Cliff and I left Bamako and have made it through the check point. Our destination today is Djenne, home of The Great Mosque and the Old Towns, both designated world heritage sites by UNESCO in 1988. Before we tour the area, however, we check into a place to stay. Things are quite spartan around here! Not to worry though-Cliff has paid off the manager, and we have landed an air conditioned unit. Now, all I have to deal with is the communal shower and bathroom facilities.
Djenne is an urban commune in the Inland Niger Delta region of central Mali. It's history is closely associated with that of Timbuktu. The trans-Saharan trade in salt, gold and slaves moved between Timbuktu and Djenne between the 15th and 17th centuries. Both areas became important centers of Islamic scholarship, but declined after the Portuguese established trading posts on the African coast.
Our first stop today is the Great Mosque of Djenne, a large building made of adobe that many architects consider one of the great achievements of the Sudano-Sahelian style. Dating back to to its inception in the 13th century, this edifice has been remade several times, and is considered one of Africa's most famous landmarks.
As we approach the mosque, I'm taken aback by the sea of locals interacting with each other in the central market nearby. They dress in colorful robes and hats. From what I can tell, Cliff and I are the only white tourists around here and stick out like sore thumbs.

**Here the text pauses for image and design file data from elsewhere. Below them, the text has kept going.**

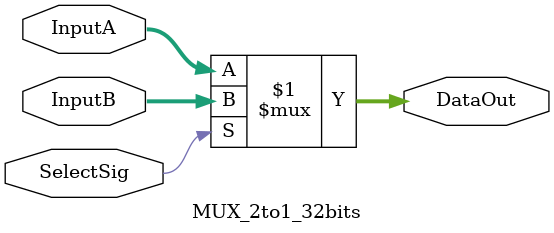
<source format=v>
`timescale 1ns / 1ps


module MUX_2to1_32bits(
    input SelectSig,
    input[31:0] InputA,
    input[31:0] InputB,
    output[31:0] DataOut
    );    
    assign DataOut = SelectSig ? InputB : InputA;    
endmodule

</source>
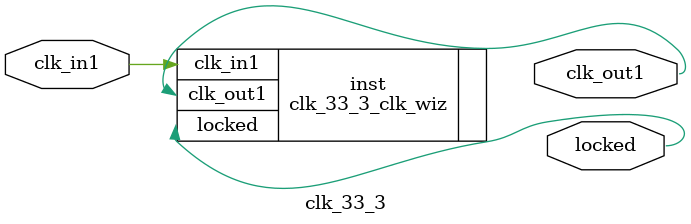
<source format=v>


`timescale 1ps/1ps

(* CORE_GENERATION_INFO = "clk_33_3,clk_wiz_v6_0_9_0_0,{component_name=clk_33_3,use_phase_alignment=true,use_min_o_jitter=false,use_max_i_jitter=false,use_dyn_phase_shift=false,use_inclk_switchover=false,use_dyn_reconfig=false,enable_axi=0,feedback_source=FDBK_AUTO,PRIMITIVE=MMCM,num_out_clk=1,clkin1_period=10.000,clkin2_period=10.000,use_power_down=false,use_reset=false,use_locked=true,use_inclk_stopped=false,feedback_type=SINGLE,CLOCK_MGR_TYPE=NA,manual_override=false}" *)

module clk_33_3 
 (
  // Clock out ports
  output        clk_out1,
  // Status and control signals
  output        locked,
 // Clock in ports
  input         clk_in1
 );

  clk_33_3_clk_wiz inst
  (
  // Clock out ports  
  .clk_out1(clk_out1),
  // Status and control signals               
  .locked(locked),
 // Clock in ports
  .clk_in1(clk_in1)
  );

endmodule

</source>
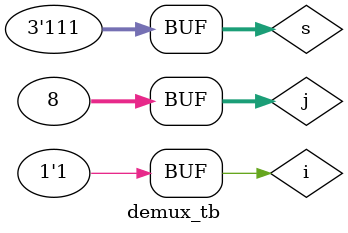
<source format=v>
module demux(i,s,d);
input i;
input [2:0]s;
output [7:0]d;
reg [7:0]d;
always @(i,s)
begin
d=8'b0;
case(s)
3'b000: d[0]=i;
3'b001: d[1]=i;
3'b010: d[2]=i;
3'b011: d[3]=i;
3'b100: d[4]=i;
3'b101: d[5]=i;
3'b110: d[6]=i;
3'b111: d[7]=i;
default d=8'b00000000;
endcase
end
endmodule

module demux_tb;
wire [7:0]d;
wire i;
reg [2:0]s;
assign i=1'b1;
demux d1(i,s,d);
integer j;
initial 
begin
for(j=0;j<8;j=j+1)
begin
#2 {s}=j;
end
end
endmodule

</source>
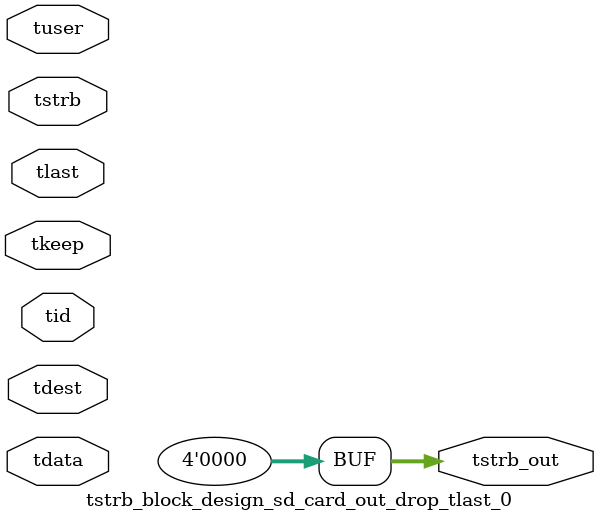
<source format=v>


`timescale 1ps/1ps

module tstrb_block_design_sd_card_out_drop_tlast_0 #
(
parameter C_S_AXIS_TDATA_WIDTH = 32,
parameter C_S_AXIS_TUSER_WIDTH = 0,
parameter C_S_AXIS_TID_WIDTH   = 0,
parameter C_S_AXIS_TDEST_WIDTH = 0,
parameter C_M_AXIS_TDATA_WIDTH = 32
)
(
input  [(C_S_AXIS_TDATA_WIDTH == 0 ? 1 : C_S_AXIS_TDATA_WIDTH)-1:0     ] tdata,
input  [(C_S_AXIS_TUSER_WIDTH == 0 ? 1 : C_S_AXIS_TUSER_WIDTH)-1:0     ] tuser,
input  [(C_S_AXIS_TID_WIDTH   == 0 ? 1 : C_S_AXIS_TID_WIDTH)-1:0       ] tid,
input  [(C_S_AXIS_TDEST_WIDTH == 0 ? 1 : C_S_AXIS_TDEST_WIDTH)-1:0     ] tdest,
input  [(C_S_AXIS_TDATA_WIDTH/8)-1:0 ] tkeep,
input  [(C_S_AXIS_TDATA_WIDTH/8)-1:0 ] tstrb,
input                                                                    tlast,
output [(C_M_AXIS_TDATA_WIDTH/8)-1:0 ] tstrb_out
);

assign tstrb_out = {1'b0};

endmodule


</source>
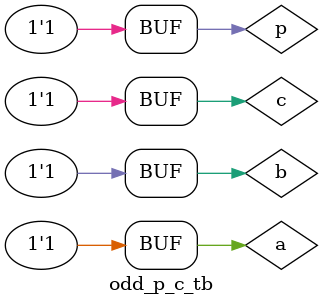
<source format=v>
module odd_p_c(
input a,b,c,p,
output out);
assign out=~(a^b^c^p);
endmodule

//testbencch codee
module odd_p_c_tb;
reg a,b,c,p;
wire out;

odd_p_c uut(a,b,c,p,out);

initial begin
$dumpfile("odd_p_c.vcd");
$dumpvars(1,odd_p_c_tb);
end

initial begin
$monitor("Time=%0t|A=%b|B=%b|C=%b|P=%b|OUT=%b",$time,a,b,c,p,out);
end

initial begin
a=0;b=1;c=1;p=0;#10;
a=1;b=1;c=0;p=1;#10;
a=0;b=1;c=1;p=0;#10;
a=1;b=1;c=0;p=1;#10;
a=1;b=1;c=1;p=1;#10;
end
endmodule

</source>
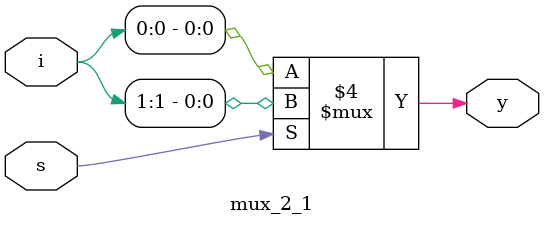
<source format=v>
`timescale 1ns / 1ps
module mux_2_1(i,s,y);
    input [1:0] i;
    input s;
	 output y;
    reg y;
	 always@(i,s)
	 begin
		if(s==1'b0)
			y=i[0];
		else
			y=i[1];
	end
endmodule

</source>
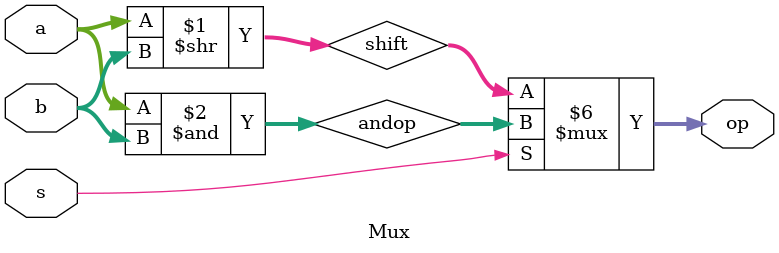
<source format=sv>
`timescale 1ns / 1ps



module Mux(

input logic [3:0]a , // for 10 shifting 
input logic [3:0]b,
input logic s ,
output logic [3:0]op

    );
    logic [3:0] shift;
    logic [3:0] andop;
    assign shift = a >> b;
    assign andop = a&b; 
    
always @( a , b ,s ) 

begin 
   if(s==0)
     op <= shift;
   else
  op <=  andop; 
 end 
    
endmodule

</source>
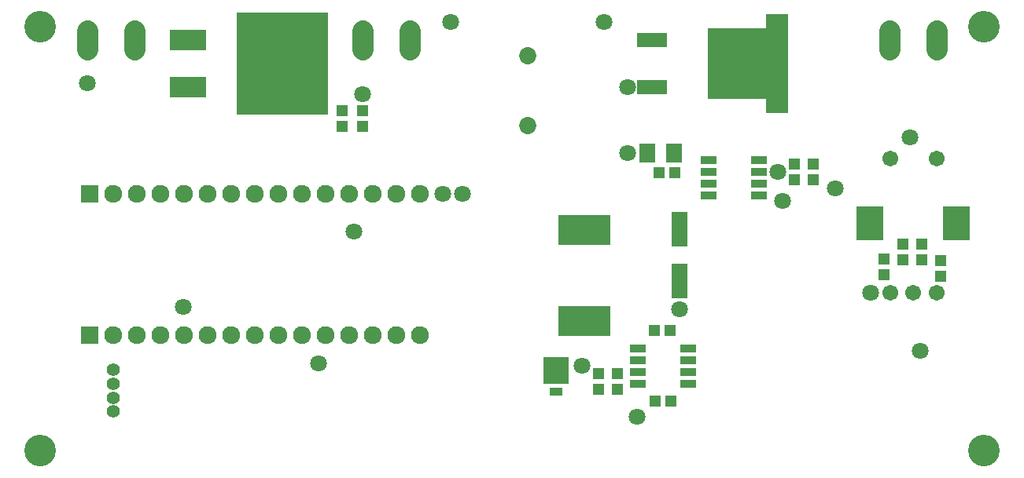
<source format=gbr>
G04 EAGLE Gerber RS-274X export*
G75*
%MOMM*%
%FSLAX34Y34*%
%LPD*%
%INSoldermask Bottom*%
%IPPOS*%
%AMOC8*
5,1,8,0,0,1.08239X$1,22.5*%
G01*
%ADD10C,3.403200*%
%ADD11R,1.303200X1.203200*%
%ADD12R,1.203200X1.303200*%
%ADD13C,1.853200*%
%ADD14R,2.743200X2.873200*%
%ADD15R,1.473200X0.965200*%
%ADD16R,1.928200X1.928200*%
%ADD17C,1.928200*%
%ADD18R,1.703200X0.853200*%
%ADD19R,5.603200X3.203200*%
%ADD20R,3.203200X1.503200*%
%ADD21R,8.653200X7.703200*%
%ADD22R,2.453200X1.753200*%
%ADD23R,1.803200X2.006200*%
%ADD24C,1.711200*%
%ADD25R,4.013200X2.235200*%
%ADD26R,9.855200X11.125200*%
%ADD27R,1.803200X3.703200*%
%ADD28C,2.298700*%
%ADD29C,1.411200*%
%ADD30C,1.803200*%
%ADD31C,1.203200*%

G36*
X932708Y252266D02*
X932708Y252266D01*
X932717Y252265D01*
X932805Y252286D01*
X932895Y252304D01*
X932902Y252309D01*
X932910Y252311D01*
X932983Y252365D01*
X933059Y252417D01*
X933063Y252424D01*
X933070Y252429D01*
X933117Y252507D01*
X933166Y252584D01*
X933167Y252593D01*
X933172Y252600D01*
X933199Y252764D01*
X933199Y288764D01*
X933198Y288772D01*
X933199Y288781D01*
X933178Y288869D01*
X933160Y288959D01*
X933155Y288966D01*
X933153Y288974D01*
X933099Y289047D01*
X933047Y289123D01*
X933040Y289127D01*
X933035Y289134D01*
X932957Y289181D01*
X932880Y289230D01*
X932871Y289231D01*
X932864Y289236D01*
X932700Y289263D01*
X904700Y289263D01*
X904692Y289262D01*
X904683Y289263D01*
X904595Y289242D01*
X904505Y289224D01*
X904498Y289219D01*
X904490Y289217D01*
X904417Y289163D01*
X904341Y289111D01*
X904337Y289104D01*
X904330Y289099D01*
X904283Y289021D01*
X904234Y288944D01*
X904233Y288935D01*
X904228Y288928D01*
X904201Y288764D01*
X904201Y252764D01*
X904202Y252756D01*
X904201Y252747D01*
X904222Y252659D01*
X904240Y252569D01*
X904245Y252562D01*
X904247Y252554D01*
X904301Y252481D01*
X904353Y252405D01*
X904360Y252401D01*
X904365Y252394D01*
X904443Y252347D01*
X904520Y252298D01*
X904529Y252297D01*
X904536Y252292D01*
X904700Y252265D01*
X932700Y252265D01*
X932708Y252266D01*
G37*
G36*
X1025708Y252266D02*
X1025708Y252266D01*
X1025717Y252265D01*
X1025805Y252286D01*
X1025895Y252304D01*
X1025902Y252309D01*
X1025910Y252311D01*
X1025983Y252365D01*
X1026059Y252417D01*
X1026063Y252424D01*
X1026070Y252429D01*
X1026117Y252507D01*
X1026166Y252584D01*
X1026167Y252593D01*
X1026172Y252600D01*
X1026199Y252764D01*
X1026199Y288764D01*
X1026198Y288772D01*
X1026199Y288781D01*
X1026178Y288869D01*
X1026160Y288959D01*
X1026155Y288966D01*
X1026153Y288974D01*
X1026099Y289047D01*
X1026047Y289123D01*
X1026040Y289127D01*
X1026035Y289134D01*
X1025957Y289181D01*
X1025880Y289230D01*
X1025871Y289231D01*
X1025864Y289236D01*
X1025700Y289263D01*
X997700Y289263D01*
X997692Y289262D01*
X997683Y289263D01*
X997595Y289242D01*
X997505Y289224D01*
X997498Y289219D01*
X997490Y289217D01*
X997417Y289163D01*
X997341Y289111D01*
X997337Y289104D01*
X997330Y289099D01*
X997283Y289021D01*
X997234Y288944D01*
X997233Y288935D01*
X997228Y288928D01*
X997201Y288764D01*
X997201Y252764D01*
X997202Y252756D01*
X997201Y252747D01*
X997222Y252659D01*
X997240Y252569D01*
X997245Y252562D01*
X997247Y252554D01*
X997301Y252481D01*
X997353Y252405D01*
X997360Y252401D01*
X997365Y252394D01*
X997443Y252347D01*
X997520Y252298D01*
X997529Y252297D01*
X997536Y252292D01*
X997700Y252265D01*
X1025700Y252265D01*
X1025708Y252266D01*
G37*
D10*
X25400Y25400D03*
X25400Y482600D03*
X1041400Y482600D03*
X1041400Y25400D03*
D11*
X703190Y154940D03*
X686190Y154940D03*
X704460Y78740D03*
X687460Y78740D03*
X708270Y325120D03*
X691270Y325120D03*
D12*
X836930Y334890D03*
X836930Y317890D03*
X857250Y334890D03*
X857250Y317890D03*
X974090Y231530D03*
X974090Y248530D03*
D13*
X549910Y376520D03*
X549910Y451520D03*
D14*
X580390Y112395D03*
D15*
X580390Y88885D03*
D16*
X78740Y302260D03*
D17*
X104140Y302260D03*
X129540Y302260D03*
X154940Y302260D03*
X180340Y302260D03*
X205740Y302260D03*
X231140Y302260D03*
X256540Y302260D03*
X281940Y302260D03*
X307340Y302260D03*
X332740Y302260D03*
X358140Y302260D03*
X383540Y302260D03*
X408940Y302260D03*
X434340Y302260D03*
X434340Y149860D03*
X408940Y149860D03*
X383540Y149860D03*
X358140Y149860D03*
X332740Y149860D03*
X307340Y149860D03*
X281940Y149860D03*
X256540Y149860D03*
X231140Y149860D03*
X205740Y149860D03*
X180340Y149860D03*
X154940Y149860D03*
X129540Y149860D03*
X104140Y149860D03*
D16*
X78740Y149860D03*
D18*
X722960Y135890D03*
X722960Y123190D03*
X722960Y110490D03*
X722960Y97790D03*
X668960Y97790D03*
X668960Y110490D03*
X668960Y123190D03*
X668960Y135890D03*
X799160Y339090D03*
X799160Y326390D03*
X799160Y313690D03*
X799160Y300990D03*
X745160Y300990D03*
X745160Y313690D03*
X745160Y326390D03*
X745160Y339090D03*
D19*
X610870Y165630D03*
X610870Y263630D03*
D20*
X684150Y417830D03*
D21*
X787400Y443230D03*
D20*
X684150Y468630D03*
D22*
X818400Y398230D03*
X818400Y488230D03*
D11*
X626110Y108830D03*
X626110Y91830D03*
X646430Y108830D03*
X646430Y91830D03*
X350520Y375040D03*
X350520Y392040D03*
X372110Y392040D03*
X372110Y375040D03*
X933450Y232020D03*
X933450Y215020D03*
X994410Y230750D03*
X994410Y213750D03*
D23*
X679200Y346710D03*
X707640Y346710D03*
D11*
X953770Y231530D03*
X953770Y248530D03*
D24*
X990200Y340764D03*
X940200Y340764D03*
X990200Y195764D03*
X965200Y195764D03*
X940200Y195764D03*
D25*
X184150Y417830D03*
X184150Y468630D03*
D26*
X285750Y443230D03*
D27*
X713740Y208220D03*
X713740Y264220D03*
D28*
X127000Y458153D02*
X127000Y479108D01*
X76200Y479108D02*
X76200Y458153D01*
X422910Y458153D02*
X422910Y479108D01*
X372110Y479108D02*
X372110Y458153D01*
X990600Y458153D02*
X990600Y479108D01*
X939800Y479108D02*
X939800Y458153D01*
D29*
X104140Y112670D03*
X104140Y97670D03*
X104140Y82670D03*
X104140Y67670D03*
D30*
X608330Y116840D03*
X713740Y177800D03*
X372110Y410210D03*
X881380Y308610D03*
X668020Y62260D03*
X325120Y119380D03*
X467360Y487680D03*
X632460Y487680D03*
X972820Y133350D03*
X919480Y195580D03*
X179070Y180340D03*
X76200Y421640D03*
X480060Y302260D03*
D31*
X751840Y473710D03*
X764540Y473710D03*
X777240Y473710D03*
X789940Y473710D03*
X802640Y473710D03*
X751840Y443230D03*
X764540Y443230D03*
X777240Y443230D03*
X789940Y443230D03*
X802640Y443230D03*
X751840Y426720D03*
X764540Y426720D03*
X777240Y426720D03*
X789940Y426720D03*
X802640Y426720D03*
X751840Y411480D03*
X764540Y411480D03*
X777240Y411480D03*
X789940Y411480D03*
X802640Y411480D03*
X751840Y458470D03*
X764540Y458470D03*
X777240Y458470D03*
X789940Y458470D03*
X802640Y458470D03*
D30*
X657860Y417830D03*
X657860Y346710D03*
X458470Y302260D03*
X363220Y261620D03*
X961390Y363220D03*
X819150Y326390D03*
X824949Y294610D03*
M02*

</source>
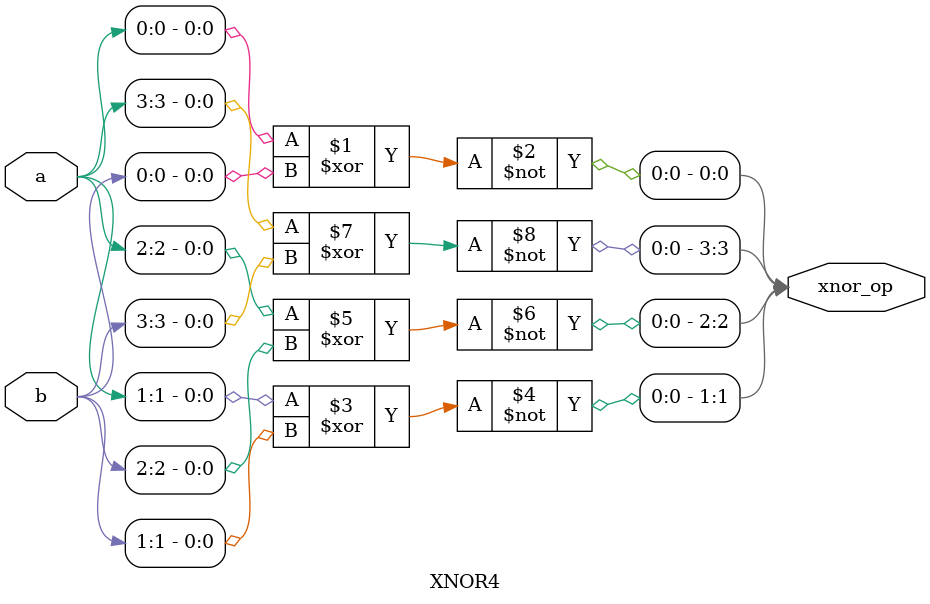
<source format=v>
module XNOR4(
    output [3:0]xnor_op,
    input [3:0]a,b
);

xnor xnor_gate0(xnor_op[0], a[0], b[0]);
xnor xnor_gate1(xnor_op[1], a[1], b[1]);
xnor xnor_gate2(xnor_op[2], a[2], b[2]);
xnor xnor_gate3(xnor_op[3], a[3], b[3]);

endmodule
</source>
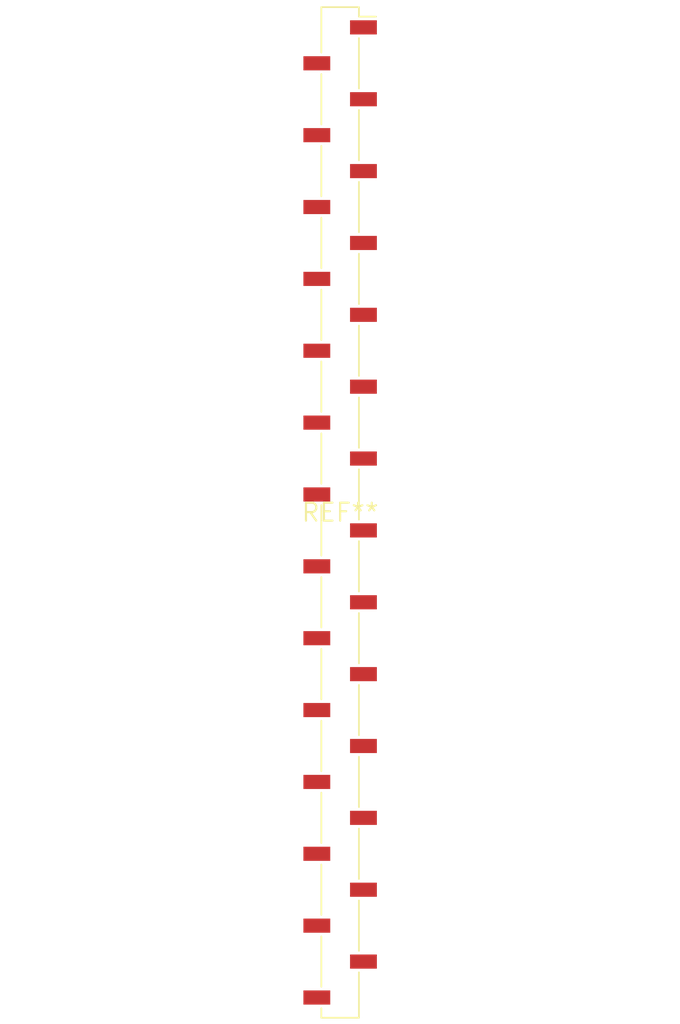
<source format=kicad_pcb>
(kicad_pcb (version 20240108) (generator pcbnew)

  (general
    (thickness 1.6)
  )

  (paper "A4")
  (layers
    (0 "F.Cu" signal)
    (31 "B.Cu" signal)
    (32 "B.Adhes" user "B.Adhesive")
    (33 "F.Adhes" user "F.Adhesive")
    (34 "B.Paste" user)
    (35 "F.Paste" user)
    (36 "B.SilkS" user "B.Silkscreen")
    (37 "F.SilkS" user "F.Silkscreen")
    (38 "B.Mask" user)
    (39 "F.Mask" user)
    (40 "Dwgs.User" user "User.Drawings")
    (41 "Cmts.User" user "User.Comments")
    (42 "Eco1.User" user "User.Eco1")
    (43 "Eco2.User" user "User.Eco2")
    (44 "Edge.Cuts" user)
    (45 "Margin" user)
    (46 "B.CrtYd" user "B.Courtyard")
    (47 "F.CrtYd" user "F.Courtyard")
    (48 "B.Fab" user)
    (49 "F.Fab" user)
    (50 "User.1" user)
    (51 "User.2" user)
    (52 "User.3" user)
    (53 "User.4" user)
    (54 "User.5" user)
    (55 "User.6" user)
    (56 "User.7" user)
    (57 "User.8" user)
    (58 "User.9" user)
  )

  (setup
    (pad_to_mask_clearance 0)
    (pcbplotparams
      (layerselection 0x00010fc_ffffffff)
      (plot_on_all_layers_selection 0x0000000_00000000)
      (disableapertmacros false)
      (usegerberextensions false)
      (usegerberattributes false)
      (usegerberadvancedattributes false)
      (creategerberjobfile false)
      (dashed_line_dash_ratio 12.000000)
      (dashed_line_gap_ratio 3.000000)
      (svgprecision 4)
      (plotframeref false)
      (viasonmask false)
      (mode 1)
      (useauxorigin false)
      (hpglpennumber 1)
      (hpglpenspeed 20)
      (hpglpendiameter 15.000000)
      (dxfpolygonmode false)
      (dxfimperialunits false)
      (dxfusepcbnewfont false)
      (psnegative false)
      (psa4output false)
      (plotreference false)
      (plotvalue false)
      (plotinvisibletext false)
      (sketchpadsonfab false)
      (subtractmaskfromsilk false)
      (outputformat 1)
      (mirror false)
      (drillshape 1)
      (scaleselection 1)
      (outputdirectory "")
    )
  )

  (net 0 "")

  (footprint "PinSocket_1x28_P2.54mm_Vertical_SMD_Pin1Right" (layer "F.Cu") (at 0 0))

)

</source>
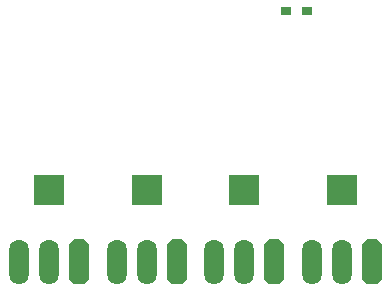
<source format=gbp>
G04*
G04 #@! TF.GenerationSoftware,Altium Limited,Altium Designer,20.0.13 (296)*
G04*
G04 Layer_Color=128*
%FSLAX25Y25*%
%MOIN*%
G70*
G01*
G75*
%ADD24R,0.03500X0.03000*%
%ADD84R,0.10000X0.10000*%
%ADD85O,0.06500X0.15000*%
G04:AMPARAMS|DCode=86|XSize=150mil|YSize=65mil|CornerRadius=0mil|HoleSize=0mil|Usage=FLASHONLY|Rotation=90.000|XOffset=0mil|YOffset=0mil|HoleType=Round|Shape=Octagon|*
%AMOCTAGOND86*
4,1,8,0.01625,0.07500,-0.01625,0.07500,-0.03250,0.05875,-0.03250,-0.05875,-0.01625,-0.07500,0.01625,-0.07500,0.03250,-0.05875,0.03250,0.05875,0.01625,0.07500,0.0*
%
%ADD86OCTAGOND86*%

D24*
X251600Y353500D02*
D03*
X258500D02*
D03*
D84*
X172647Y293994D02*
D03*
X205147D02*
D03*
X270147D02*
D03*
X237647D02*
D03*
D85*
X172647Y269994D02*
D03*
X162647D02*
D03*
X205147D02*
D03*
X195147D02*
D03*
X270147D02*
D03*
X260147D02*
D03*
X237647D02*
D03*
X227647D02*
D03*
D86*
X182647D02*
D03*
X215147D02*
D03*
X280147D02*
D03*
X247647D02*
D03*
M02*

</source>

The first thing that strikes me as I view the mosque are its signature trio of minarets. The walls are made of sun-baked earth bricks known as ferey. Held together by mortar, these adobe blocks are comprised of sand and earth. A plaster coating is then applied that imparts a smooth, sculpted look. What gives this building its unique appearance are bundles of rodier palm sticks, or toron, that project about 2 feet from the surface. The toron serve as a scaffolding that workers scale annually to make repairs.
We leave the Djenne Mosque and head towards more of the Old Towns. These are serial properties comprised of four archaeological sites that include Djenne-Djeno, Hambarketolo, Kaniana and Tonomba. This area is huge, and represents typical sub-Sahran architecture. The adobe buildings all have a distinctive style of verticality and buttresses with intricate facades, unlike anything I've seen in Africa to date.
While the architecture in this area is characterized by a rare harmony that bears witness to hints of what was once a thriving pre-Islamic civilization, I'm most captivated by the locals meandering down the streets. I see numerous women carrying various paraphernalia on their heads as they go about their business. A man is pushing a wheel- barrow with balls of soap down a dirt road, presumably heading to market. What a scene!
As the day ends, Cliff and I sit together sharing a bottle of wine that we have brought from the States. I find myself very aware of how special travel in the third world can be. The architecture and people of Djenne have been remarkable! Now on to Dogon Country.